Show each line in the material below that contains the word "Краски", copying every such line in full.

++++++++++

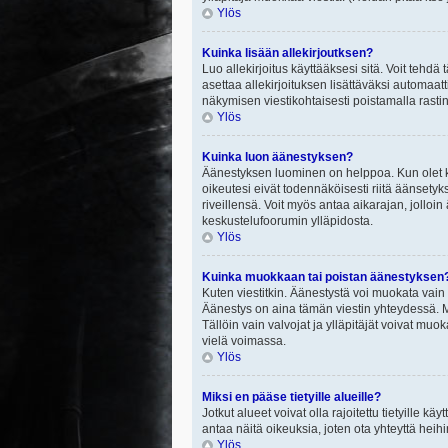
Ylös
Kuinka lisään allekirjoutksen?
Luo allekirjoitus käyttääksesi sitä. Voit tehdä
asettaa allekirjoituksen lisättäväksi automaatt
näkymisen viestikohtaisesti poistamalla rastin a
Ylös
Kuinka luon äänestyksen?
Äänestyksen luominen on helppoa. Kun olet ki
oikeutesi eivät todennäköisesti riitä äänsety
riveillensä. Voit myös antaa aikarajan, jolloin
keskustelufoorumin ylläpidosta.
Ylös
Kuinka muokkaan tai poistan äänestyksen
Kuten viestitkin. Äänestystä voi muokata vain
Äänestys on aina tämän viestin yhteydessä. Mi
Tällöin vain valvojat ja ylläpitäjät voivat 
vielä voimassa.
Ylös
Miksi en pääse tietyille alueille?
Jotkut alueet voivat olla rajoitettu tietyille käyt
antaa näitä oikeuksia, joten ota yhteyttä heihi
Ylös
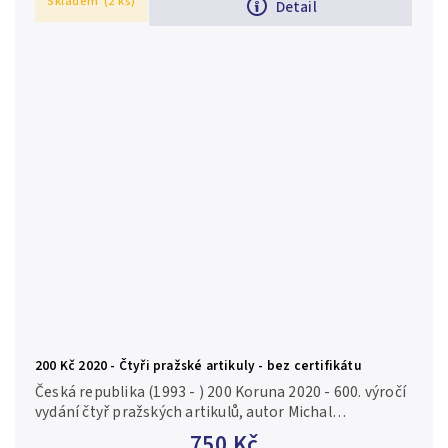
Skladem
(2 ks)
Detail
200 Kč 2020 - Čtyři pražské artikuly - bez certifikátu
Česká republika (1993 - ) 200 Koruna 2020 - 600. výročí
vydání čtyř pražských artikulů, autor Michal
Vitanovský, Aurea C229, kapsle, bez certifikátu, běžná
750 Kč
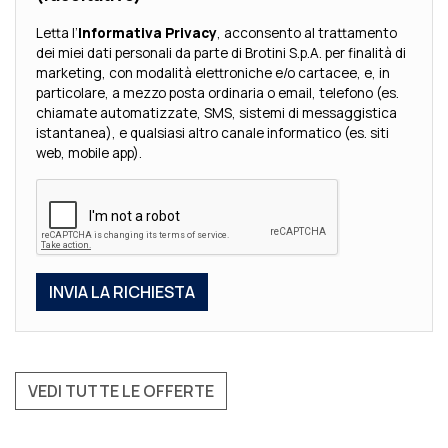
Letta l’
Informativa Privacy
, acconsento al trattamento
dei miei dati personali da parte di Brotini S.p.A. per finalità di
marketing, con modalità elettroniche e/o cartacee, e, in
particolare, a mezzo posta ordinaria o email, telefono (es.
chiamate automatizzate, SMS, sistemi di messaggistica
istantanea), e qualsiasi altro canale informatico (es. siti
web, mobile app).
VEDI TUTTE LE OFFERTE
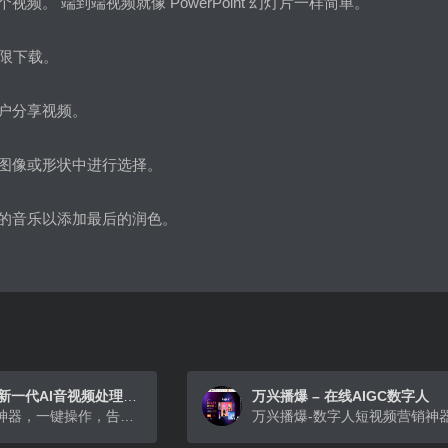
频。 端到端视频就像 PowerPoint 幻灯片一样简单。
无限下载。
户分享视频。
图像或形状中进行选择。
的音乐以添加最后的润色。
录咖RecCloud-新一代AI音视频处理平台
万兴播爆 – 在线AIGC数字人
全能AI视频处理神器，一键操作，告别复杂；用录咖AI，一键创作&编辑音视频，新手变高手，人人都是视频大师！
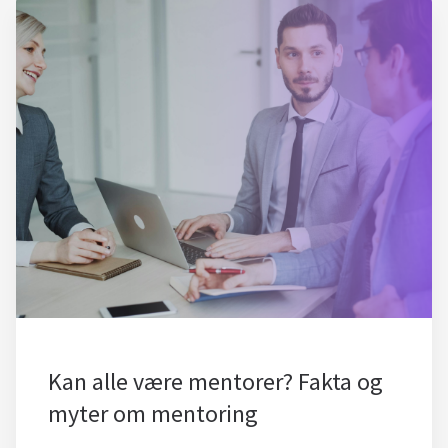
Kan alle være mentorer? Fakta og
myter om mentoring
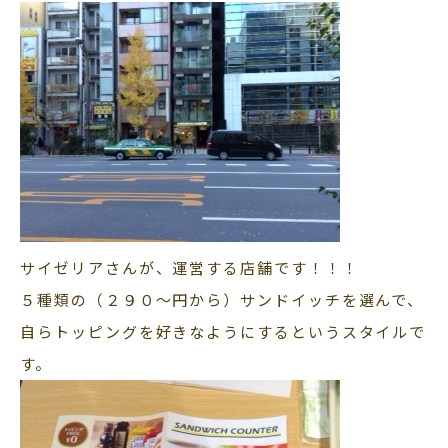
サイゼリアさんが、運営する店舗です！！！
５種類の（２９０～円から）サンドイッチを選んで、
自らトッピングを好きなようにするというスタイルで
す。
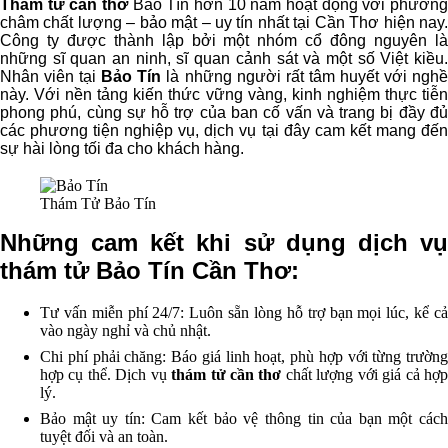
Thám tử cần thơ
Bảo Tín hơn 10 năm hoạt động với phươn
châm chất lượng – bảo mật – uy tín nhất tại Cần Thơ hiện nay.
Công ty được thành lập bởi một nhóm cổ đông nguyên là
những sĩ quan an ninh, sĩ quan cảnh sát và một số Việt kiều.
Nhân viên tại
Bảo Tín
là những người rất tâm huyết với ngh
này. Với nền tảng kiến thức vững vàng, kinh nghiệm thực tiễn
phong phú, cùng sự hỗ trợ của ban cố vấn và trang bị đầy đủ
các phương tiện nghiệp vụ, dịch vụ tại đây cam kết mang đến
sự hài lòng tối đa cho khách hàng.
Thám Tử Bảo Tín
Những cam kết khi sử dụng dịch vụ
thám tử Bảo Tín Cần Thơ:
Tư vấn miễn phí 24/7: Luôn sẵn lòng hỗ trợ bạn mọi lúc, kể cả
vào ngày nghỉ và chủ nhật.
Chi phí phải chăng: Báo giá linh hoạt, phù hợp với từng trường
hợp cụ thể. Dịch vụ
thám tử cần thơ
chất lượng với giá cả hợ
lý.
Bảo mật uy tín: Cam kết bảo vệ thông tin của bạn một cách
tuyệt đối và an toàn.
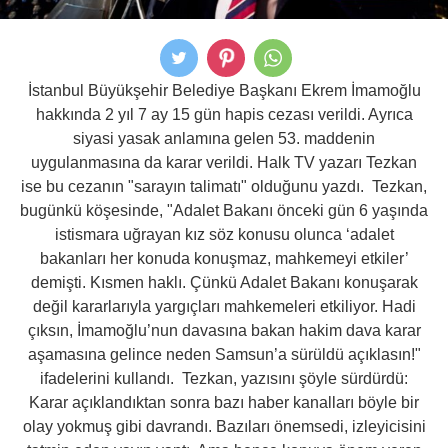
İstanbul Büyükşehir Belediye Başkanı Ekrem İmamoğlu
hakkında 2 yıl 7 ay 15 gün hapis cezası verildi. Ayrıca
siyasi yasak anlamına gelen 53. maddenin
uygulanmasına da karar verildi. Halk TV yazarı Tezkan
ise bu cezanın "sarayın talimatı" olduğunu yazdı. Tezkan,
bugünkü köşesinde, "Adalet Bakanı önceki gün 6 yaşında
istismara uğrayan kız söz konusu olunca ‘adalet
bakanları her konuda konuşmaz, mahkemeyi etkiler’
demişti. Kısmen haklı. Çünkü Adalet Bakanı konuşarak
değil kararlarıyla yargıçları mahkemeleri etkiliyor. Hadi
çıksın, İmamoğlu’nun davasına bakan hakim dava karar
aşamasına gelince neden Samsun’a sürüldü açıklasın!"
ifadelerini kullandı. Tezkan, yazısını şöyle sürdürdü:
Karar açıklandıktan sonra bazı haber kanalları böyle bir
olay yokmuş gibi davrandı. Bazıları önemsedi, izleyicisini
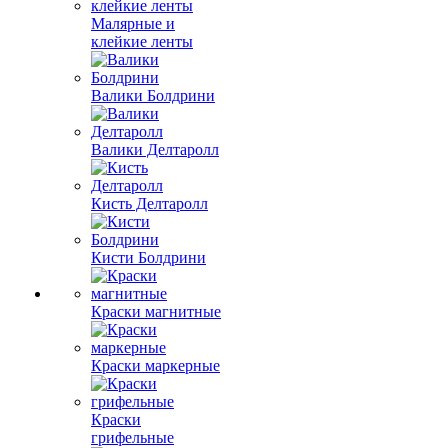
Малярные и
клейкие ленты
Валики Болдрини
Валики Делтаролл
Кисть Делтаролл
Кисти Болдрини
Краски магнитные
Краски маркерные
Краски
грифельные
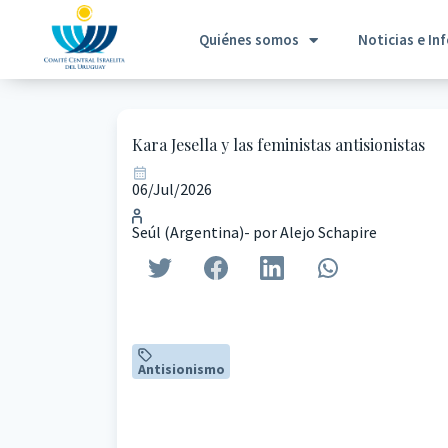
Quiénes somos
Noticias e In
Kara Jesella y las feministas antisionistas
06/Jul/2026
Seúl (Argentina)- por Alejo Schapire
Antisionismo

++++++++++

> **Finished exercise**:
Краски магнитные
Краски маркерные
Краски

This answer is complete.